There had been fears the dam could collapse after it was so badly damaged during ex-tropical cyclone Oswald in 2013 that the water level had to be lowered 5.8m to prevent a disaster.

Work on restoring the dam wall began last year, with the state and federal governments each committing $600 million in funding.

However operator Sunwater on Thusday said the dam wall had too many issues, with planning to start soon on the construction of a new one.

Sunwater said the dam’s current operations are safe due to its lower supply level.

Paradise Dam was built in 2005 on the Burnett River and has a storage capacity of 170,000 megalitres.

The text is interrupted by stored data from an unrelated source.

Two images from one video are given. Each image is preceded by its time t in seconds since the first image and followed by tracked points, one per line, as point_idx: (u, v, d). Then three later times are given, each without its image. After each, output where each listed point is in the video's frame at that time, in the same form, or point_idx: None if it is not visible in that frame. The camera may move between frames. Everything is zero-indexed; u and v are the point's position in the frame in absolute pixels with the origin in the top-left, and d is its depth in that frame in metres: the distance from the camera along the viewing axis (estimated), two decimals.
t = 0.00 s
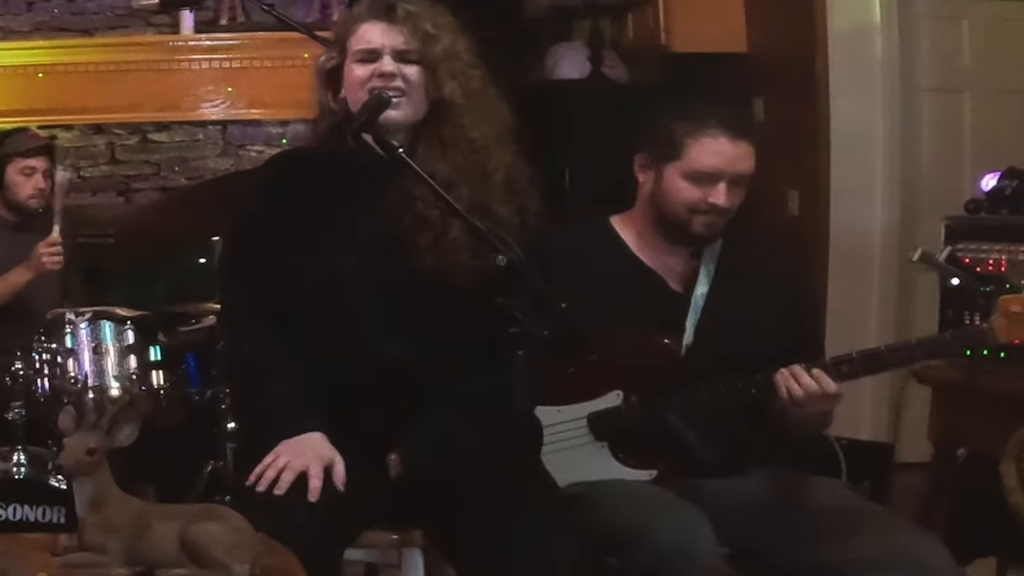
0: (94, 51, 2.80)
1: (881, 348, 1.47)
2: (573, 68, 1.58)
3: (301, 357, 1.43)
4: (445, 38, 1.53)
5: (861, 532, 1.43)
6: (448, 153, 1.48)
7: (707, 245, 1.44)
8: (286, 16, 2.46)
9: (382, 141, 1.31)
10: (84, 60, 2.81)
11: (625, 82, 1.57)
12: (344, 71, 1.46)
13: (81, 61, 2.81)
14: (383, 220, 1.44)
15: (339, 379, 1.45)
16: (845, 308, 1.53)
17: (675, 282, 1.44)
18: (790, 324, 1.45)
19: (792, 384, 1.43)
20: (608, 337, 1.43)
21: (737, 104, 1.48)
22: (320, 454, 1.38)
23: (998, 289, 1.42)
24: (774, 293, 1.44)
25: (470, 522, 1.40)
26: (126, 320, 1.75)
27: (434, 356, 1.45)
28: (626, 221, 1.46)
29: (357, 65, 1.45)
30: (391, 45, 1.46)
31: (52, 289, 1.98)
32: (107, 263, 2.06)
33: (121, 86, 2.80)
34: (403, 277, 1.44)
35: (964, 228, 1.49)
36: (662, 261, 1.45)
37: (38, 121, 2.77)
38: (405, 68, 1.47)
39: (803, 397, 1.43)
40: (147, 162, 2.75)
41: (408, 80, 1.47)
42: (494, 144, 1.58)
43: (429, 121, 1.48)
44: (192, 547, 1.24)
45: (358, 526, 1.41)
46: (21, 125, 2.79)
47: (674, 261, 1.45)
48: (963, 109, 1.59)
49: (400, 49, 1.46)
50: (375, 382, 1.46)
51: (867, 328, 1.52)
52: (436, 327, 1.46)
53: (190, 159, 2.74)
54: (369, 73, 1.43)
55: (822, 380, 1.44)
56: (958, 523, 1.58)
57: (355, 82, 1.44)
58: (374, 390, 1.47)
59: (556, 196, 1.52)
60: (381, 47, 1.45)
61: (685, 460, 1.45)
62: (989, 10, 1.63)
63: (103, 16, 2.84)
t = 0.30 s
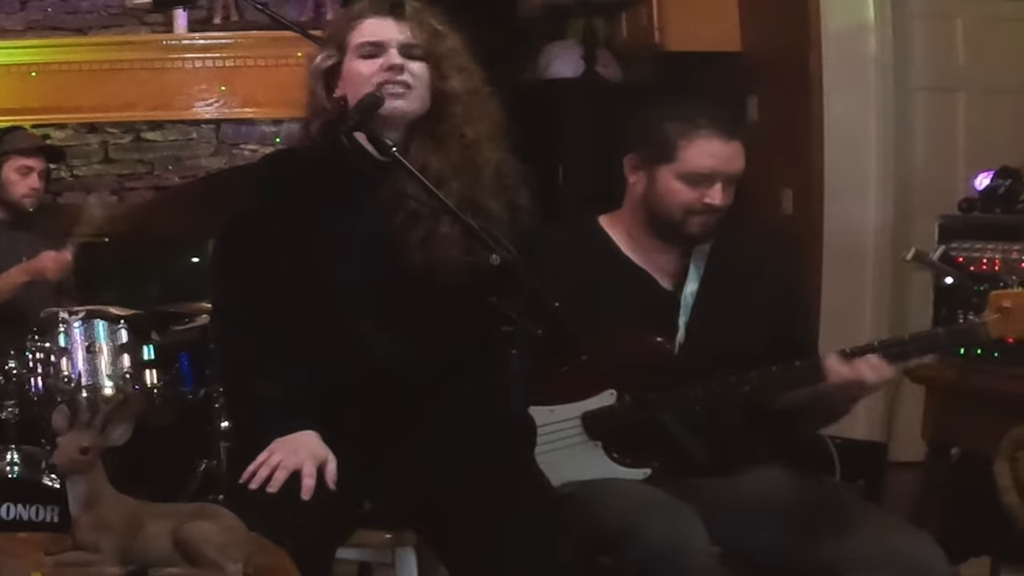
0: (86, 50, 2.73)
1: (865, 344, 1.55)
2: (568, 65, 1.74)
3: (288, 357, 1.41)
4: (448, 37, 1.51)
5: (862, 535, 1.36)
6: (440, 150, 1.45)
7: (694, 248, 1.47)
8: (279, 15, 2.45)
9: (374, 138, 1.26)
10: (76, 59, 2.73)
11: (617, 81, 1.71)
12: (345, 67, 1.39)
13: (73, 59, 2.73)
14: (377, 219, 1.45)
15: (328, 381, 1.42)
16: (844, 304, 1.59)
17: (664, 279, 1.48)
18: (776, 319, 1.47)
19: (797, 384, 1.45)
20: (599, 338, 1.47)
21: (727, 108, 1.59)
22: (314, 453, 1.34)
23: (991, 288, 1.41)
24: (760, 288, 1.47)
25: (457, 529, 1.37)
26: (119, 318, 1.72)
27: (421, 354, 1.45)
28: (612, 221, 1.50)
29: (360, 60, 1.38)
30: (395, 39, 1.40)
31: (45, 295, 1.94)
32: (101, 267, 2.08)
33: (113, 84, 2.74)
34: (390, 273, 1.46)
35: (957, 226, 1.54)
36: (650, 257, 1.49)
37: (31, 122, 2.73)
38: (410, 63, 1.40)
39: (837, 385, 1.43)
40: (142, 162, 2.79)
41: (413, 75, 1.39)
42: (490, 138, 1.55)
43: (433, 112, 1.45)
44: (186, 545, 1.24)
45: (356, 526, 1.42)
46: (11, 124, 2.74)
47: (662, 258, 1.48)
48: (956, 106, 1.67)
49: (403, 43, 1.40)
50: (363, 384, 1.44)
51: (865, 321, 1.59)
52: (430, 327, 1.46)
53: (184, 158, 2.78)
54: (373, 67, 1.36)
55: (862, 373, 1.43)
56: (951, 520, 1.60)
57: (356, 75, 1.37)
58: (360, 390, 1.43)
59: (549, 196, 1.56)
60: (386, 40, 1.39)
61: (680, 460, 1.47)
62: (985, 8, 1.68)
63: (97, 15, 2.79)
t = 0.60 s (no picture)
0: (80, 49, 2.74)
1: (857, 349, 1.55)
2: (560, 65, 1.67)
3: (281, 356, 1.40)
4: (436, 39, 1.51)
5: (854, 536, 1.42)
6: (434, 151, 1.45)
7: (688, 241, 1.50)
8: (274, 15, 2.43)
9: (368, 138, 1.27)
10: (71, 58, 2.75)
11: (612, 81, 1.65)
12: (334, 73, 1.43)
13: (69, 59, 2.75)
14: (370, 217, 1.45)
15: (322, 383, 1.42)
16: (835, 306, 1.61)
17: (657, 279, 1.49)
18: (768, 318, 1.48)
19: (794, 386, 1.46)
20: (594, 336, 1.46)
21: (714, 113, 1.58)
22: (306, 452, 1.33)
23: (987, 287, 1.45)
24: (751, 286, 1.48)
25: (449, 529, 1.36)
26: (112, 318, 1.74)
27: (414, 352, 1.44)
28: (603, 221, 1.52)
29: (348, 67, 1.42)
30: (383, 45, 1.43)
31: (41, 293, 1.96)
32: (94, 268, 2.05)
33: (107, 84, 2.74)
34: (384, 272, 1.44)
35: (951, 224, 1.53)
36: (641, 258, 1.50)
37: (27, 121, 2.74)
38: (394, 73, 1.44)
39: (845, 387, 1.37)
40: (135, 160, 2.76)
41: (397, 85, 1.44)
42: (483, 138, 1.56)
43: (419, 124, 1.45)
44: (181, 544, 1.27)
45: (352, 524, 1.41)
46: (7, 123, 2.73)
47: (650, 258, 1.50)
48: (950, 105, 1.66)
49: (390, 49, 1.44)
50: (356, 384, 1.43)
51: (858, 321, 1.61)
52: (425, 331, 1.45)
53: (177, 156, 2.73)
54: (359, 77, 1.41)
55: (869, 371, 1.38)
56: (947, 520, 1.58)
57: (346, 84, 1.41)
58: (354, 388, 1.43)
59: (541, 193, 1.54)
60: (373, 47, 1.43)
61: (678, 462, 1.46)
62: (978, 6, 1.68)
63: (90, 14, 2.80)
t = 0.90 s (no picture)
0: (74, 48, 2.79)
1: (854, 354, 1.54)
2: (554, 62, 1.81)
3: (273, 351, 1.42)
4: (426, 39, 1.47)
5: (852, 533, 1.38)
6: (427, 148, 1.46)
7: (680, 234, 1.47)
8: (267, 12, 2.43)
9: (360, 137, 1.27)
10: (63, 56, 2.80)
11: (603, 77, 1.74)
12: (325, 73, 1.41)
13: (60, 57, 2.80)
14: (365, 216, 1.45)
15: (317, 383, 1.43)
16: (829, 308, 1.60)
17: (652, 278, 1.48)
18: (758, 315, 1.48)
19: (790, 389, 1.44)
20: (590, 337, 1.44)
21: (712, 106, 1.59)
22: (299, 452, 1.35)
23: (980, 284, 1.44)
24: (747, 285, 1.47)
25: (443, 529, 1.37)
26: (106, 317, 1.72)
27: (407, 352, 1.45)
28: (600, 218, 1.50)
29: (338, 66, 1.40)
30: (373, 43, 1.41)
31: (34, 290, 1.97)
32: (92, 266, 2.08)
33: (102, 83, 2.81)
34: (378, 271, 1.45)
35: (944, 224, 1.53)
36: (638, 254, 1.48)
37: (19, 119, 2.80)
38: (384, 72, 1.41)
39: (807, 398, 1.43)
40: (129, 159, 2.89)
41: (387, 83, 1.41)
42: (475, 137, 1.56)
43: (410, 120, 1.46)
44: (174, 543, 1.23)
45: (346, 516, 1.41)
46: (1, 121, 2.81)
47: (647, 254, 1.48)
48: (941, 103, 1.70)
49: (381, 48, 1.41)
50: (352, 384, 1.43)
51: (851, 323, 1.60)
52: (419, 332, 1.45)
53: (171, 156, 2.87)
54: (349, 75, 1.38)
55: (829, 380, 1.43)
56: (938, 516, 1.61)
57: (336, 84, 1.39)
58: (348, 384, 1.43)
59: (535, 194, 1.58)
60: (362, 46, 1.40)
61: (672, 460, 1.47)
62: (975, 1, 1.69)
63: (83, 13, 2.87)
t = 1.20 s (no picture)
0: (67, 48, 2.70)
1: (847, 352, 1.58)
2: (547, 62, 1.71)
3: (268, 352, 1.40)
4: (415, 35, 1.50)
5: (845, 532, 1.37)
6: (419, 149, 1.45)
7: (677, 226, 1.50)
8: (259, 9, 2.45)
9: (356, 137, 1.26)
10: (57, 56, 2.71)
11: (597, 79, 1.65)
12: (315, 72, 1.43)
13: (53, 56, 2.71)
14: (357, 214, 1.46)
15: (312, 386, 1.43)
16: (823, 307, 1.63)
17: (653, 277, 1.49)
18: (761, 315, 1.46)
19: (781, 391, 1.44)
20: (583, 336, 1.47)
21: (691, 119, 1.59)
22: (296, 452, 1.32)
23: (973, 284, 1.45)
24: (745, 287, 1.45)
25: (435, 529, 1.36)
26: (99, 315, 1.74)
27: (398, 351, 1.45)
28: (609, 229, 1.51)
29: (327, 66, 1.42)
30: (360, 42, 1.43)
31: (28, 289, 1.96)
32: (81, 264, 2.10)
33: (93, 83, 2.71)
34: (373, 272, 1.46)
35: (940, 223, 1.51)
36: (624, 244, 1.50)
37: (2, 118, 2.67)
38: (373, 69, 1.43)
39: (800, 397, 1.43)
40: (122, 158, 2.76)
41: (376, 81, 1.43)
42: (466, 134, 1.56)
43: (403, 120, 1.45)
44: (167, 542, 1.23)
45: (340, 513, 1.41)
46: None
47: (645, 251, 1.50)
48: (936, 102, 1.69)
49: (369, 46, 1.43)
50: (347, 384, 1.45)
51: (846, 322, 1.63)
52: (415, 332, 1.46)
53: (164, 154, 2.74)
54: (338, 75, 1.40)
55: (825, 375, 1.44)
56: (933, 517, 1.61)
57: (327, 84, 1.41)
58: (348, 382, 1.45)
59: (529, 193, 1.57)
60: (350, 45, 1.42)
61: (665, 459, 1.46)
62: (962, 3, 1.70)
63: (77, 12, 2.76)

It currently sits at 98.98 per cent capacity.

A new dam wall is expected to meet stringent safety criteria and ensure service to the Bundaberg region for at least 100 years.

“Paradise Dam’s safety was ensured following the lowering of its wall, ensuring safe operation for many years to come,” Sunwater chief Glenn Stockton said.

“However, the concrete quality of the dam means it cannot be repaired to last the many decades we expect from these assets.”

A business case has started and new environmental approvals will be sought before a timeline and costings are provided.

The state government has also asked Sunwater to look into expanding the irrigation network of the Bundaberg Water Supply Scheme to address any capacity issues with dam supply.

Water Minister Glenn Butcher is set to address the dam rebuild in Bundaberg on Thursday.